How is your garbage collector by the way?

It is good to know how your garbage collection works and how much pause it brings to your application. Reading through this blog post I could easily generate stats and convert them to charts I could analyze and compare. I’ll keep this short and go through the steps very quickly.

Collect Logs

Add some JVM arguments to print GC stats, something like:

-XX:+PrintGCDetails -XX:+PrintGCTimeStamps -XX:+PrintGCDateStamps -XX:+PrintTenuringDistribution -XX:+PrintGCApplicationStoppedTime -Xloggc:gc-stats.log

Add some JVM arguments to choose your garbage collection algorithm (the last flag is useful to know if JVM has understood your configuration):

-XX:+UseG1GC -XX:+PrintFlagsFinal

to use G1 (garbage first), or

-XX:+UseParallelGC -XX:+UseParallelOldGC -XX:+PrintFlagsFinal

to use parallel garbage collection algorithm.

Now run your application and collect GC log file.

Install Naarad

Follow instructions on this page to install Naarad. It is a open source Python project on GitHub, developed by LinkedIn.

Convert and Chart

Naarad comes with a few example configurations that can be used in a simple command like this to parse GC statistics and generate HTML reports:

./bin/naarad -c examples/conf/config-gc -i logs/g1/ -o output/g1/

Which will read the log file gc_g1.log (specified in the configuration file) from logs/g1 and generate reports in output/g1.

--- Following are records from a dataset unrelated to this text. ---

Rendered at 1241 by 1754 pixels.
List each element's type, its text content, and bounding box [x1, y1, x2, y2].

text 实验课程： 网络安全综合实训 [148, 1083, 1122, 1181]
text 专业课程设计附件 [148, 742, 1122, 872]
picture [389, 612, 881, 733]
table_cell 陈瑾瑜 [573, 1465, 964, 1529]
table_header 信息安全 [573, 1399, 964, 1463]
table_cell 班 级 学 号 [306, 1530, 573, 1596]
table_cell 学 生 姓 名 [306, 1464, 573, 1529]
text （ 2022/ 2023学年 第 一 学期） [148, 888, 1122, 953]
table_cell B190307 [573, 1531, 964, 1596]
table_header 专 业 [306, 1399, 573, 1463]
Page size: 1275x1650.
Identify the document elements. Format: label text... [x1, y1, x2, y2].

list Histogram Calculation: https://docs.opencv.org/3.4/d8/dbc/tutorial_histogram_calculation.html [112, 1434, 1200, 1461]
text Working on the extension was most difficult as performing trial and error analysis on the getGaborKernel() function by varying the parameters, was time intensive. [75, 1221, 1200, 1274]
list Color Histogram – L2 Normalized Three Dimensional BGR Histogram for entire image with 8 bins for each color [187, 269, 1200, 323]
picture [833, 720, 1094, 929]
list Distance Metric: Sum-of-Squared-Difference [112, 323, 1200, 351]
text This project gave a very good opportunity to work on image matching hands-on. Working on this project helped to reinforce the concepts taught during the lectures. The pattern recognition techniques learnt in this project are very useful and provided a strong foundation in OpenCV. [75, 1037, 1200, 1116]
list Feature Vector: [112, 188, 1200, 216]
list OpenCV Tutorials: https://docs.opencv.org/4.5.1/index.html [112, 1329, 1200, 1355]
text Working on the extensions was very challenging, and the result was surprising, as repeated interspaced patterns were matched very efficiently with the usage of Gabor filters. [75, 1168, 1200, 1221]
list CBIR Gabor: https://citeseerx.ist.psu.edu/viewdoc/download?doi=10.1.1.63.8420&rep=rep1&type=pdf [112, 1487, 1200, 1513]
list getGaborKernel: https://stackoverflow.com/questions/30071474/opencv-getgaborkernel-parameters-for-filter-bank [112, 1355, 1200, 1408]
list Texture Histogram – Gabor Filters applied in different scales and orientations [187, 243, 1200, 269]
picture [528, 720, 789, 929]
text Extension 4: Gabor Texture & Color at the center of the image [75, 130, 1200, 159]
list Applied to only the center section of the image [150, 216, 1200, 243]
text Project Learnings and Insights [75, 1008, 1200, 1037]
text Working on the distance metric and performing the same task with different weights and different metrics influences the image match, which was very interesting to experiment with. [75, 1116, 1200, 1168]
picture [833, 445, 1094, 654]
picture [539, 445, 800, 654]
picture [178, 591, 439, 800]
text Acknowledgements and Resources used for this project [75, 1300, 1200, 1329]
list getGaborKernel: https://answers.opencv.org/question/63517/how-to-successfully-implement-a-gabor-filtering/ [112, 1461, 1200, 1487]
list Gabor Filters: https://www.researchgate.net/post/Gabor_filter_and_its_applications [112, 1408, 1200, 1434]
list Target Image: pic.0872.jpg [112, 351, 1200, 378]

This utility gives me graphs like the one below. This one shows GC pauses when using parallel and G1 algorithms respectively, there are a lot more of these I’m going to discover.

More

Naarad can be used to collect system telemetries, including but not limited to CPU and memory usage, which can be very useful and easily achieved. I haven’t tried that myself, but more information is provided here if you are interested.